Credit growth…term deposit funded
(Rs m) 1H06 % of total 1H07 % of total Change
Advances 202,260   280,050   38.5%
Retail 57,670 28.5% 69,950 25.0% 21.3%
Corporate 144,590 71.5% 210,100 75.0% 45.3%
Deposits 297,608   380,174   27.7%
CASA 98,653 33.1% 113,381 29.8% 14.9%
Term deposits 198,955 66.9% 266,793 70.2% 34.1%
Credit deposit ratio 68.0%   73.7%    

Fees – Anchoring to ‘synergy’ hopes: The bank continued to witness a very negligible 14% YoY growth in its fee income (7% of total income) during 1QFY07. The MoU with the LIC for cash management services is also proving to be of no avail, as pricing pressures continue. The bank’s MOU with OBC and India Bank that will give it access to customers in the northern regions of the country and enable it to leverage the delivery channels of the other two banks is expected to enhance its revenue growth on the fee income side. This will, however, materialise over the next 6 to 9 months and will reflect in the bank’s numbers by FY08.

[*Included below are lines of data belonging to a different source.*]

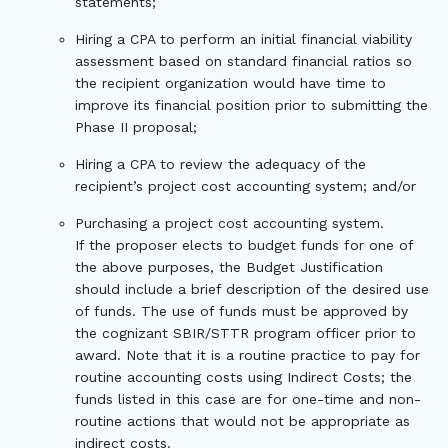
statements;
Hiring a CPA to perform an initial financial viability
assessment based on standard financial ratios so
the recipient organization would have time to
improve its financial position prior to submitting the
Phase II proposal;
Hiring a CPA to review the adequacy of the
recipient’s project cost accounting system; and/or
Purchasing a project cost accounting system.
If the proposer elects to budget funds for one of
the above purposes, the Budget Justification
should include a brief description of the desired use
of funds. The use of funds must be approved by
the cognizant SBIR/STTR program officer prior to
award. Note that it is a routine practice to pay for
routine accounting costs using Indirect Costs; the
funds listed in this case are for one-time and non-
routine actions that would not be appropriate as
indirect costs.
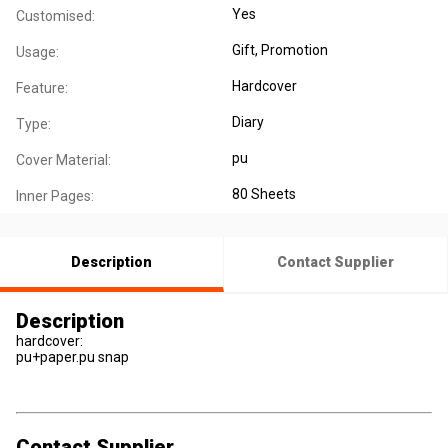
Yes
Customised:
Gift
, Promotion
Usage:
Hardcover
Feature:
Diary
Type:
pu
Cover Material:
80 Sheets
Inner Pages:
Description
Contact Supplier
Description
hardcover:
pu+paper.pu snap
Contact Supplier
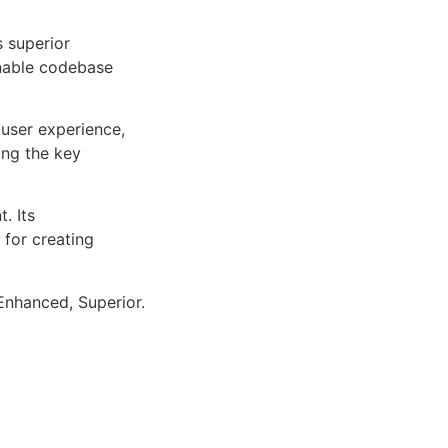
s superior
inable codebase
user experience,
ng the key
. Its
 for creating
Enhanced, Superior.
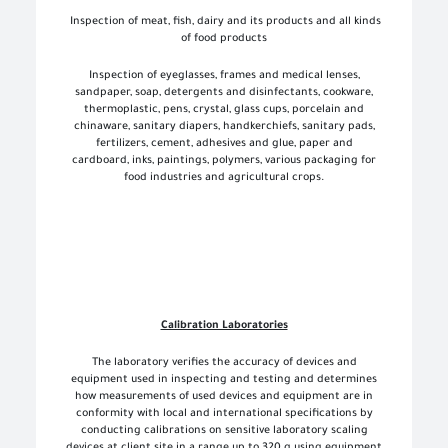
Inspection of meat, fish, dairy and its products and all kinds
of food products
Inspection of eyeglasses, frames and medical lenses,
sandpaper, soap, detergents and disinfectants, cookware,
thermoplastic, pens, crystal, glass cups, porcelain and
chinaware, sanitary diapers, handkerchiefs, sanitary pads,
fertilizers, cement, adhesives and glue, paper and
cardboard, inks, paintings, polymers, various packaging for
food industries and agricultural crops.
Calibration Laboratories
The laboratory verifies the accuracy of devices and
equipment used in inspecting and testing and determines
how measurements of used devices and equipment are in
conformity with local and international specifications by
conducting calibrations on sensitive laboratory scaling
devices at client site in a range up to 320 g using equipment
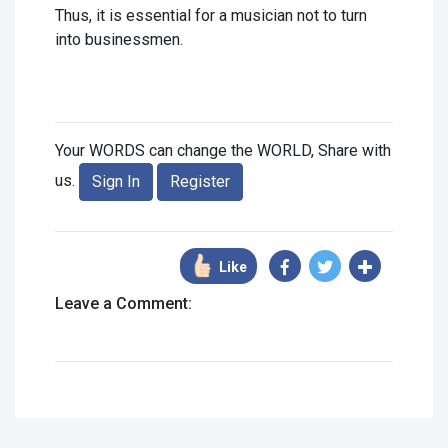
Thus, it is essential for a musician not to turn
into businessmen.
Your WORDS can change the WORLD, Share with
us.
Sign In
Register
Like
Leave a Comment:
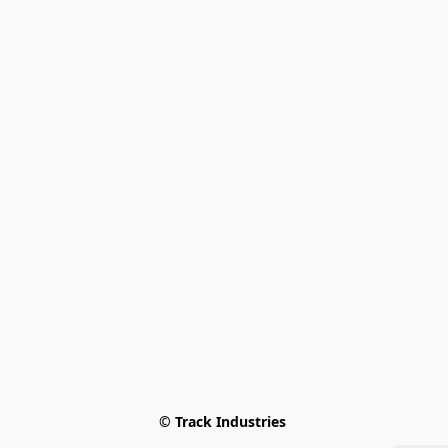
© Track Industries 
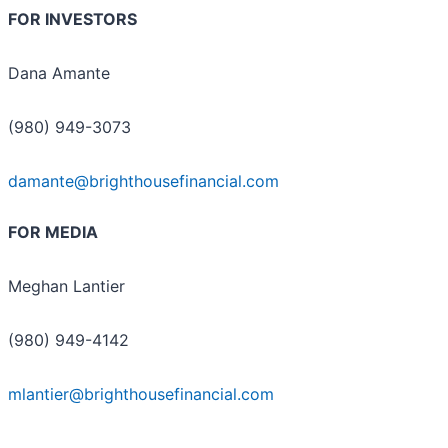
FOR INVESTORS
Dana Amante
(980) 949-3073
damante@brighthousefinancial.com
FOR MEDIA
Meghan Lantier
(980) 949-4142
mlantier@brighthousefinancial.com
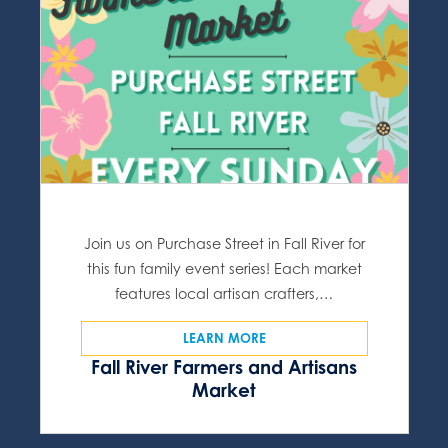
Join us on Purchase Street in Fall River for
this fun family event series! Each market
features local artisan crafters,…
LEARN MORE
Fall River Farmers and Artisans
Market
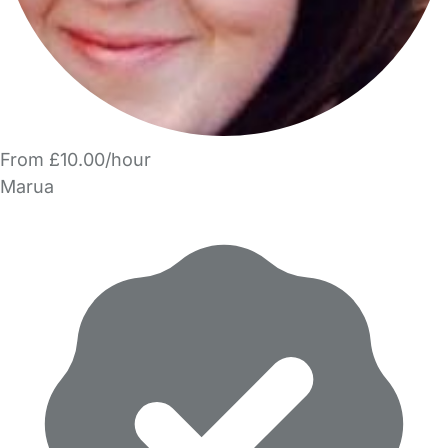
From £10.00/hour
Marua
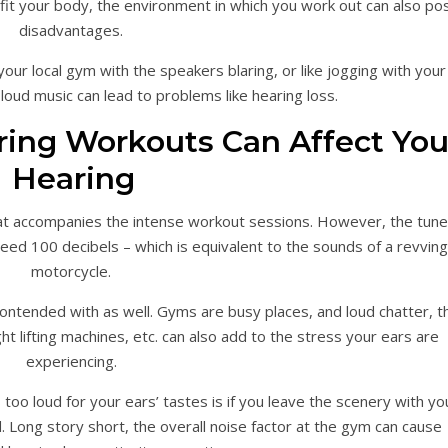
it your body, the environment in which you work out can also po
disadvantages.
your local gym with the speakers blaring, or like jogging with your
oud music can lead to problems like hearing loss.
ing Workouts Can Affect You
Hearing
hat accompanies the intense workout sessions. However, the tun
eed 100 decibels – which is equivalent to the sounds of a revving
motorcycle.
contended with as well. Gyms are busy places, and loud chatter, t
t lifting machines, etc. can also add to the stress your ears are
experiencing.
 too loud for your ears’ tastes is if you leave the scenery with yo
 Long story short, the overall noise factor at the gym can cause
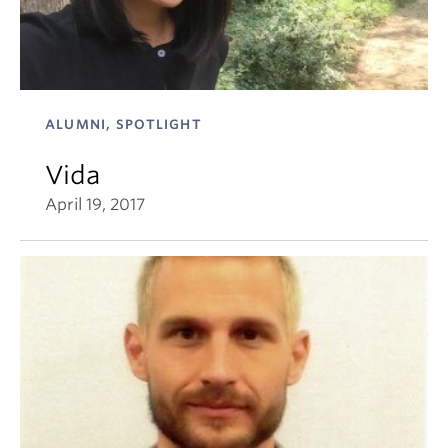
ALUMNI, SPOTLIGHT
Vida
April 19, 2017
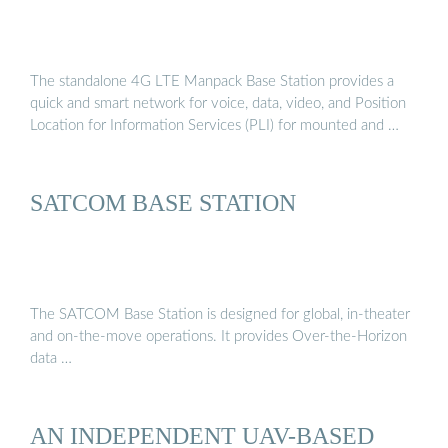
The standalone 4G LTE Manpack Base Station provides a
quick and smart network for voice, data, video, and Position
Location for Information Services (PLI) for mounted and …
SATCOM BASE STATION
The SATCOM Base Station is designed for global, in-theater
and on-the-move operations. It provides Over-the-Horizon
data …
AN INDEPENDENT UAV-BASED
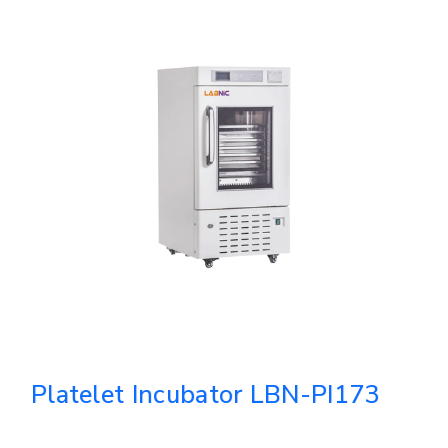
Platelet Incubator LBN-PI173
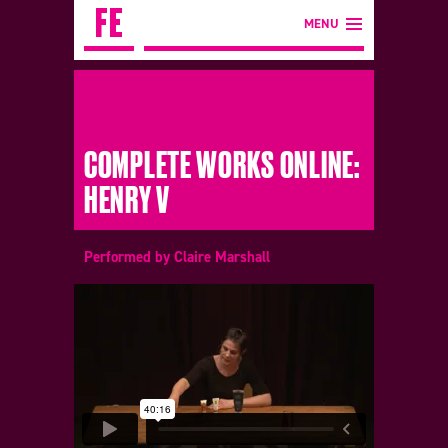
MENU
COMPLETE WORKS ONLINE:
HENRY V
Performed by Claire Marshall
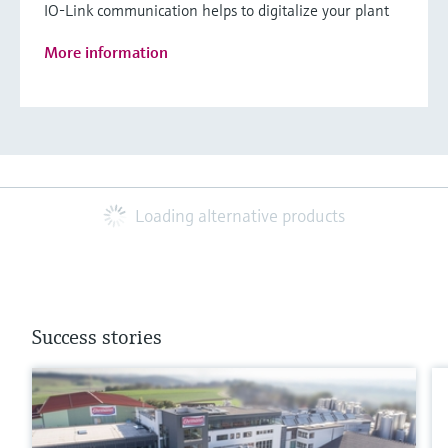
IO-Link communication helps to digitalize your plant
More information
Loading alternative products
Success stories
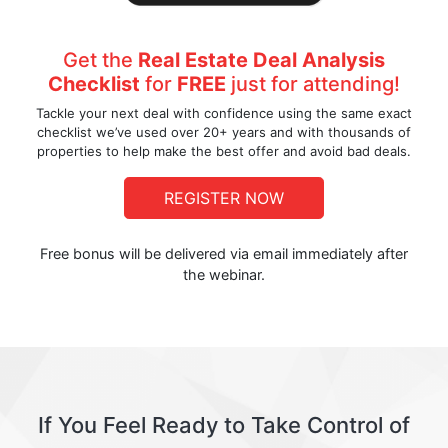
Get the
Real Estate Deal Analysis
Checklist
for
FREE
just for attending!
Tackle your next deal with confidence using the same exact
checklist we’ve used over 20+ years and with thousands of
properties to help make the best offer and avoid bad deals.
REGISTER NOW
Free bonus will be delivered via email immediately after
the webinar.
If You Feel Ready to Take Control of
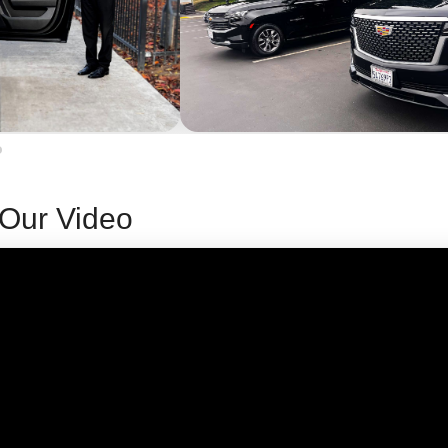
Our Video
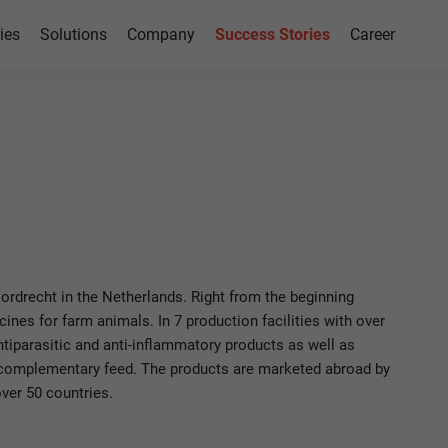
ies
Solutions
Company
Success Stories
Career
Azure
rdrecht in the Netherlands. Right from the beginning
nes for farm animals. In 7 production facilities with over
iparasitic and anti-inflammatory products as well as
 complementary feed. The products are marketed abroad by
ver 50 countries.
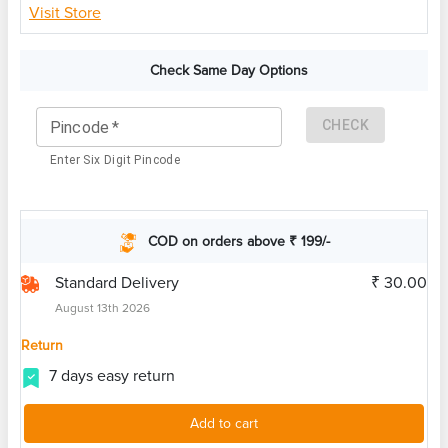
Visit Store
Check Same Day Options
CHECK
Pincode
*
Enter Six Digit Pincode
COD on orders above ₹ 199/-
Standard Delivery
₹ 30.00
August 13th 2026
Return
7 days easy return
Add to cart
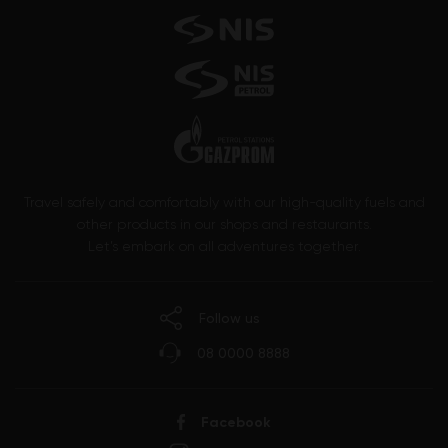
Travel safely and comfortably with our high-quality fuels and
other products in our shops and restaurants.
Let’s embark on all adventures together.
Follow us
08 0000 8888
Facebook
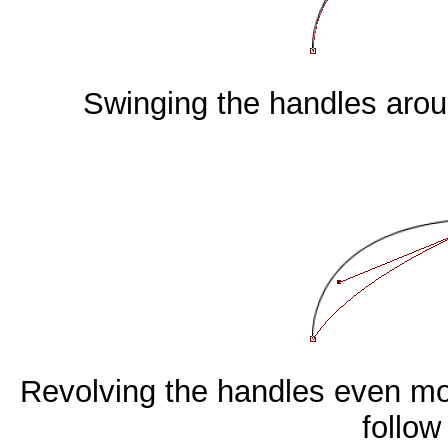
Swinging the handles aroun
Revolving the handles even mor
follow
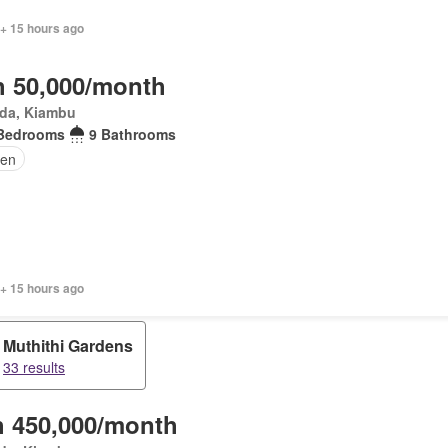
 + 15 hours ago
 50,000/month
da, Kiambu
Bedrooms
9 Bathrooms
den
 + 15 hours ago
Muthithi Gardens
33 results
 450,000/month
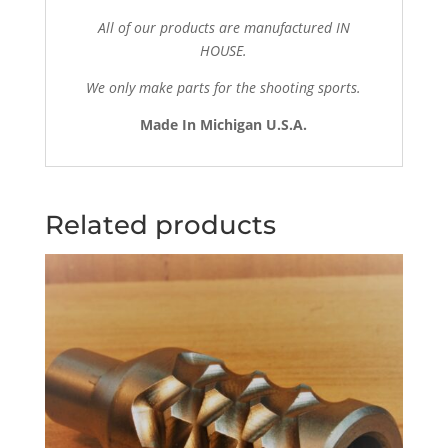
All of our products are manufactured IN
HOUSE.
We only make parts for the shooting sports.
Made In Michigan U.S.A.
Related products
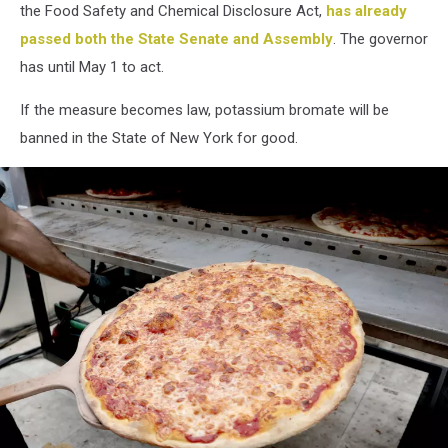
the Food Safety and Chemical Disclosure Act,
has already
passed both the State Senate and Assembly
. The governor
has until May 1 to act.
If the measure becomes law, potassium bromate will be
banned in the State of New York for good.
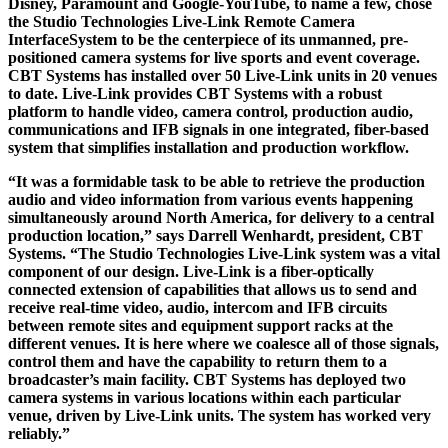
Disney, Paramount and Google-YouTube, to name a few, chose
the Studio Technologies Live-Link Remote Camera
InterfaceSystem to be the centerpiece of its unmanned, pre-
positioned camera systems for live sports and event coverage.
CBT Systems has installed over 50 Live-Link units in 20 venues
to date. Live-Link provides CBT Systems with a robust
platform to handle video, camera control, production audio,
communications and IFB signals in one integrated, fiber-based
system that simplifies installation and production workflow.
“It was a formidable task to be able to retrieve the production
audio and video information from various events happening
simultaneously around North America, for delivery to a central
production location,” says Darrell Wenhardt, president, CBT
Systems. “The Studio Technologies Live-Link system was a vital
component of our design. Live-Link is a fiber-optically
connected extension of capabilities that allows us to send and
receive real-time video, audio, intercom and IFB circuits
between remote sites and equipment support racks at the
different venues. It is here where we coalesce all of those signals,
control them and have the capability to return them to a
broadcaster’s main facility. CBT Systems has deployed two
camera systems in various locations within each particular
venue, driven by Live-Link units. The system has worked very
reliably.”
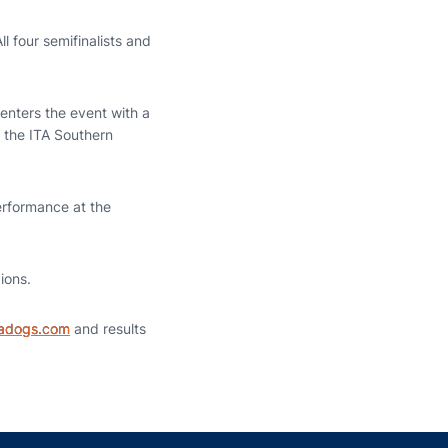
l four semifinalists and
 enters the event with a
f the ITA Southern
performance at the
ions.
iadogs.com
and results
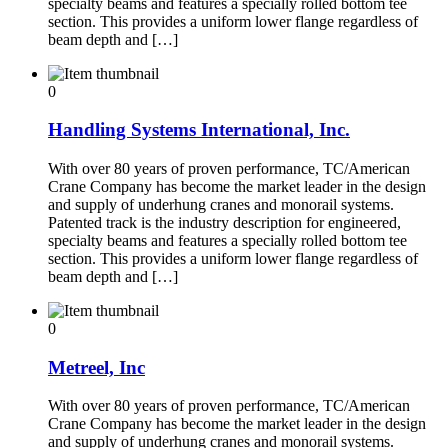
specialty beams and features a specially rolled bottom tee
section. This provides a uniform lower flange regardless of
beam depth and […]
0
Handling Systems International, Inc.
With over 80 years of proven performance, TC/American
Crane Company has become the market leader in the design
and supply of underhung cranes and monorail systems.
Patented track is the industry description for engineered,
specialty beams and features a specially rolled bottom tee
section. This provides a uniform lower flange regardless of
beam depth and […]
0
Metreel, Inc
With over 80 years of proven performance, TC/American
Crane Company has become the market leader in the design
and supply of underhung cranes and monorail systems.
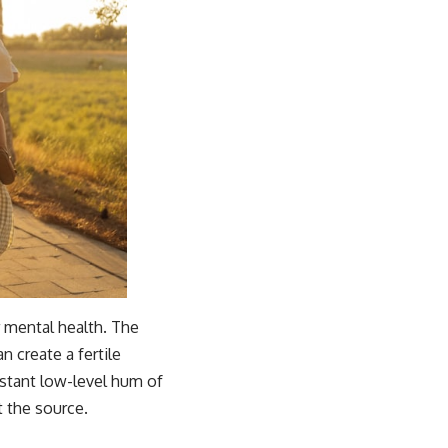
r mental health. The
n create a fertile
onstant low-level hum of
t the source.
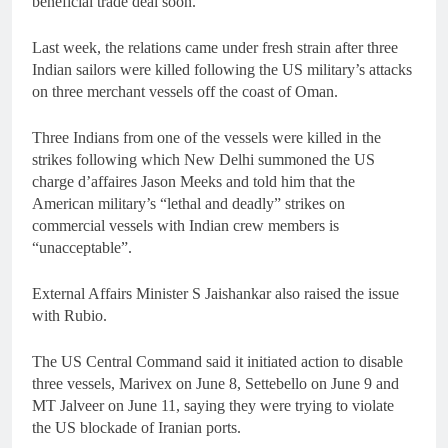
beneficial trade deal soon.
Last week, the relations came under fresh strain after three
Indian sailors were killed following the US military’s attacks
on three merchant vessels off the coast of Oman.
Three Indians from one of the vessels were killed in the
strikes following which New Delhi summoned the US
charge d’affaires Jason Meeks and told him that the
American military’s “lethal and deadly” strikes on
commercial vessels with Indian crew members is
“unacceptable”.
External Affairs Minister S Jaishankar also raised the issue
with Rubio.
The US Central Command said it initiated action to disable
three vessels, Marivex on June 8, Settebello on June 9 and
MT Jalveer on June 11, saying they were trying to violate
the US blockade of Iranian ports.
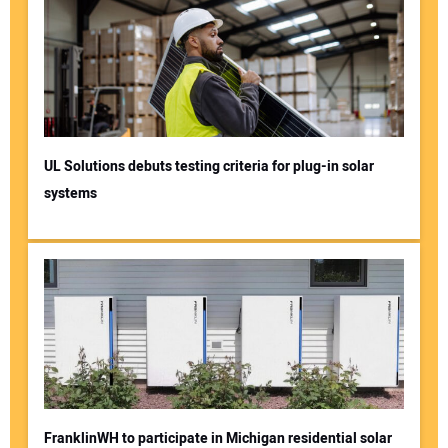
UL Solutions debuts testing criteria for plug-in solar
systems
FranklinWH to participate in Michigan residential solar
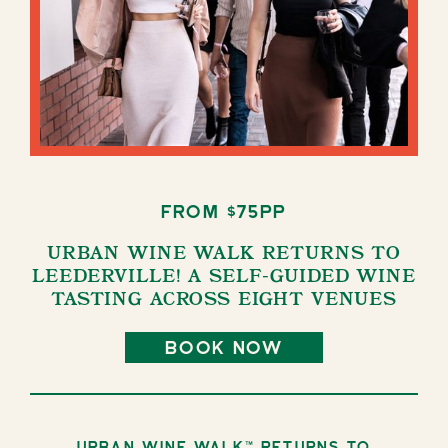
from $75pp
URBAN WINE WALK RETURNS TO
LEEDERVILLE! A SELF-GUIDED WINE
TASTING ACROSS EIGHT VENUES
book now
Urban Wine Walk™ returns to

Delinquencies – A thing of the past? The bank’s loan loss provisions (ex-recoveries) stand at merely 0.1% of loans in this quarter (0.8% in 1HFY06). Although the overall coverage ratio (provision to gross NPAs) is above 70%, given the past experiences, with an aggressive stance on mortgage loans going forward, the possibility of high slippages remains a concern. We, therefore, see the bank making higher provisions towards loan delinquencies in the coming quarters. The overall delinquency rate for the bank has improved with net NPAs having declined to 0.5% in 2QFY07 from 1.0% in 2QFY06. However, the NPAs in the retail book (3.1%) and mortgage loans (3.8%) are amongst the highest in the sector.

What to expect?
At the current price of Rs 410, the stock is fairly priced at 1.6 times our estimated FY08 adjusted book value. The bank is well capitalised (CAR 13.3% in 1HFY07) to capture the growth opportunities in the sector. Post Basel-II implementation, the same will come down to 11.7% as per the bank’s estimations. Nevertheless, investors need to factor in the upcoming margin pressure and provisioning requirements. Lack of planning for future growth and initiatives for capturing the retail potential (for both fund and non-fund income growth) remain a major disappointment. All said, given the prospects of the synergies due to the MOU, Corporation Bank continues to remain a long term play.